* **Work to complete**: In the entries below, find the line with "(418, 206) = (622, 206): purple", then set it down exactly along with each line after it to the end, skipping any pictures.

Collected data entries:

◇ ◇ ◇

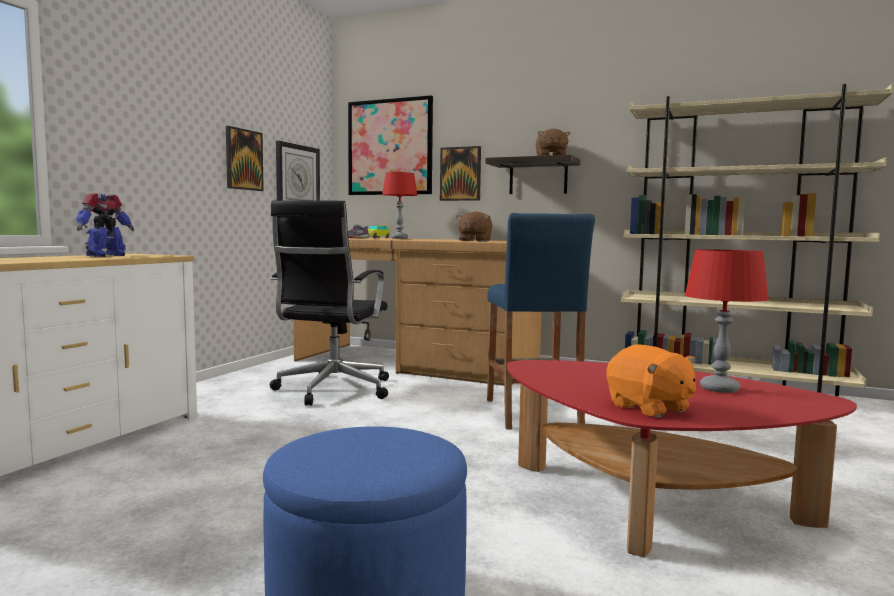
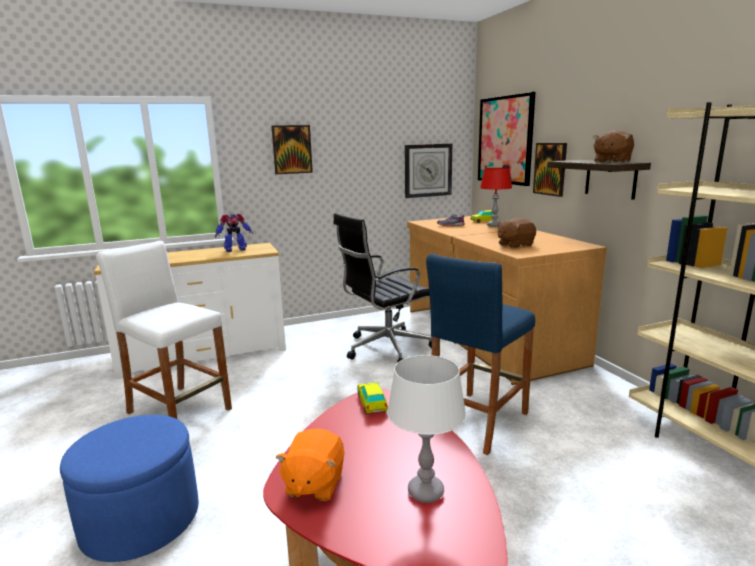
camera: 45 degrees right, 10 degrees up
(155, 508) = (179, 411): none -> white stool
(243, 159) = (372, 165): picture -> picture (292, 149)
(541, 367) = (372, 403): none -> toy car
(720, 389) = (425, 492): red table lamp -> white table lamp

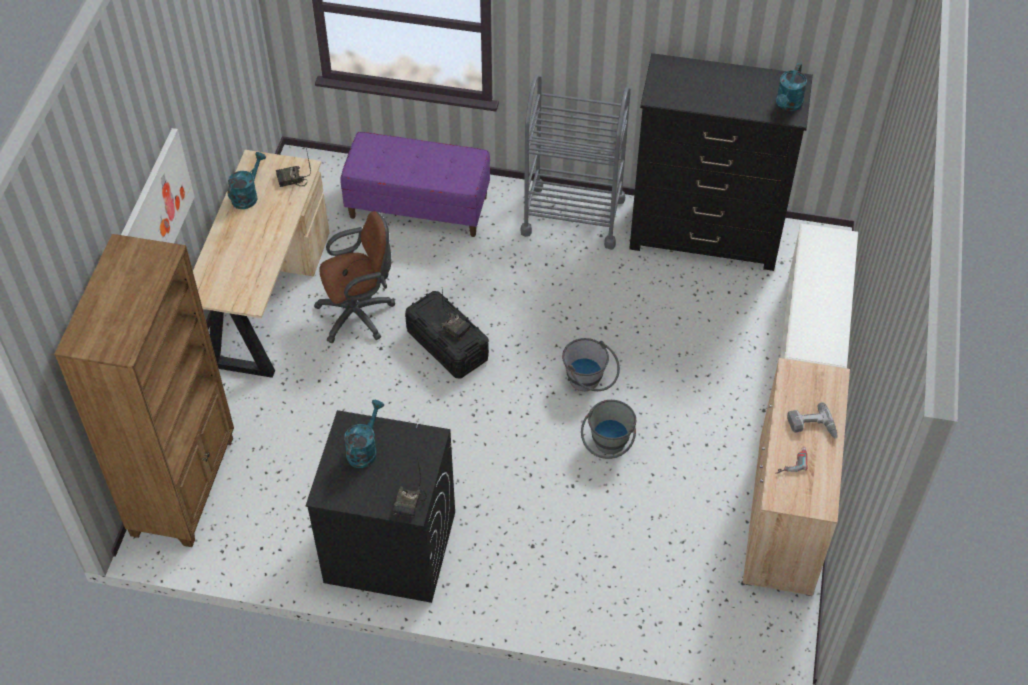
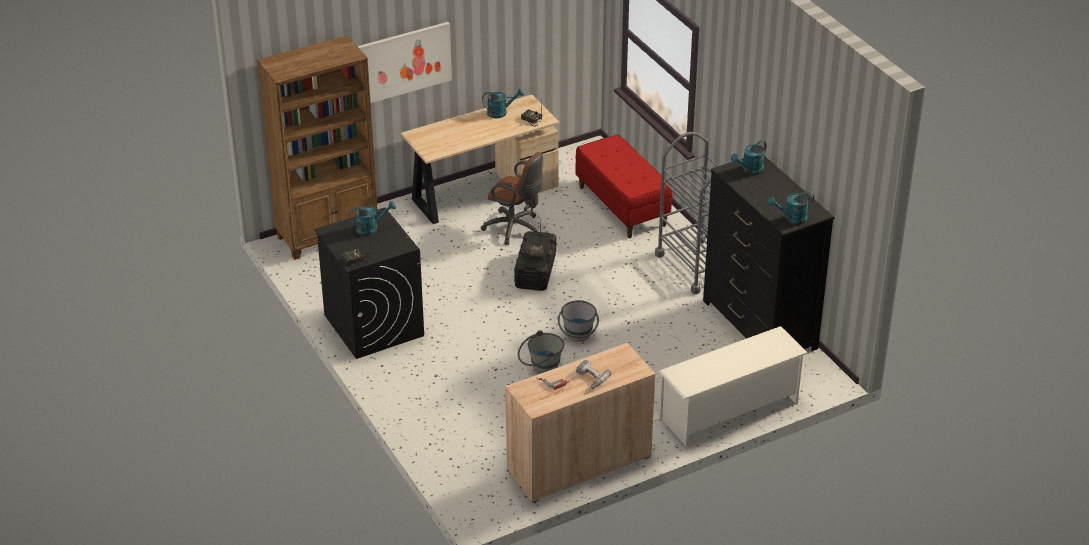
camera: 50 degrees right, 15 degrees down
(418, 206) = (622, 206): purple bench -> red bench
(675, 80) = (749, 170): none -> turquoise watering can

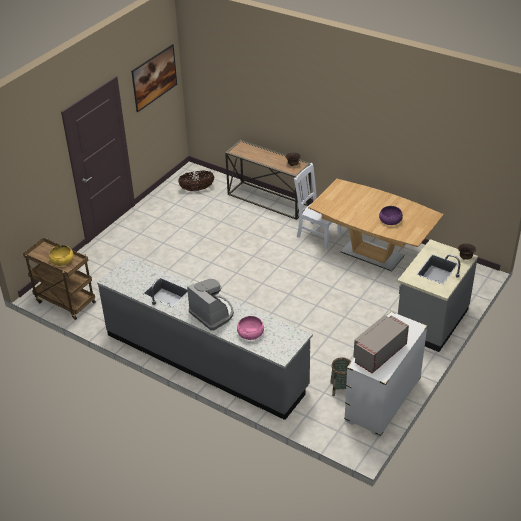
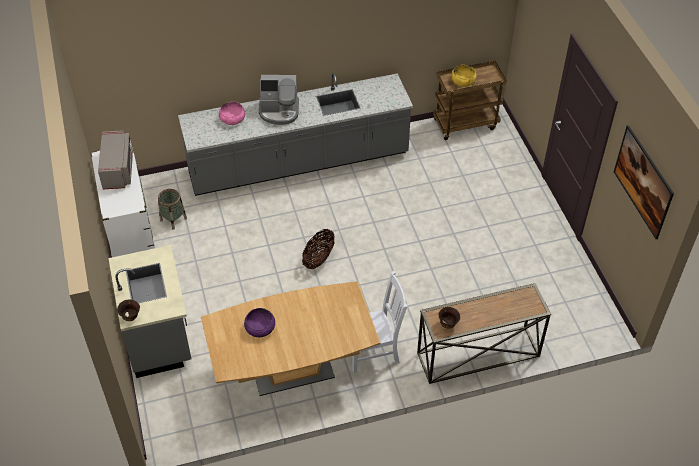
camera: 130 degrees right, 10 degrees up
(197, 189) = (562, 307): basket -> basket (318, 258)

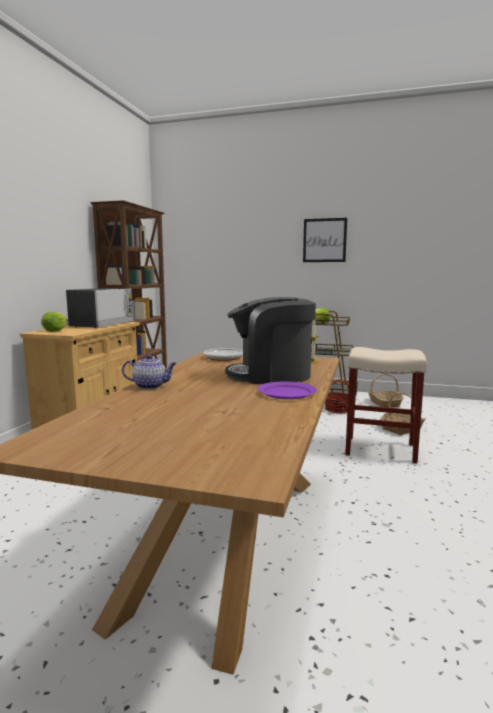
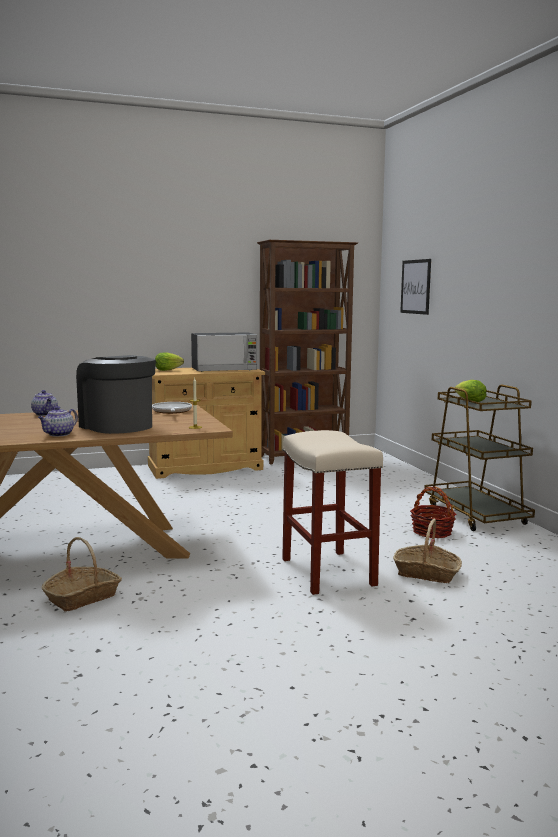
camera: 55 degrees right, 0 degrees up
(287, 393) = (59, 434): purple plate -> teapot
(324, 240) = (520, 274): picture -> picture (415, 286)
(384, 403) = (520, 550): basket -> basket (83, 597)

◇ ◇ ◇

* **Answer**:
(418, 206) = (622, 206): purple bench -> red bench
(675, 80) = (749, 170): none -> turquoise watering can

camera: 130 degrees right, 10 degrees up
(197, 189) = (562, 307): basket -> basket (318, 258)

camera: 55 degrees right, 0 degrees up
(287, 393) = (59, 434): purple plate -> teapot
(324, 240) = (520, 274): picture -> picture (415, 286)
(384, 403) = (520, 550): basket -> basket (83, 597)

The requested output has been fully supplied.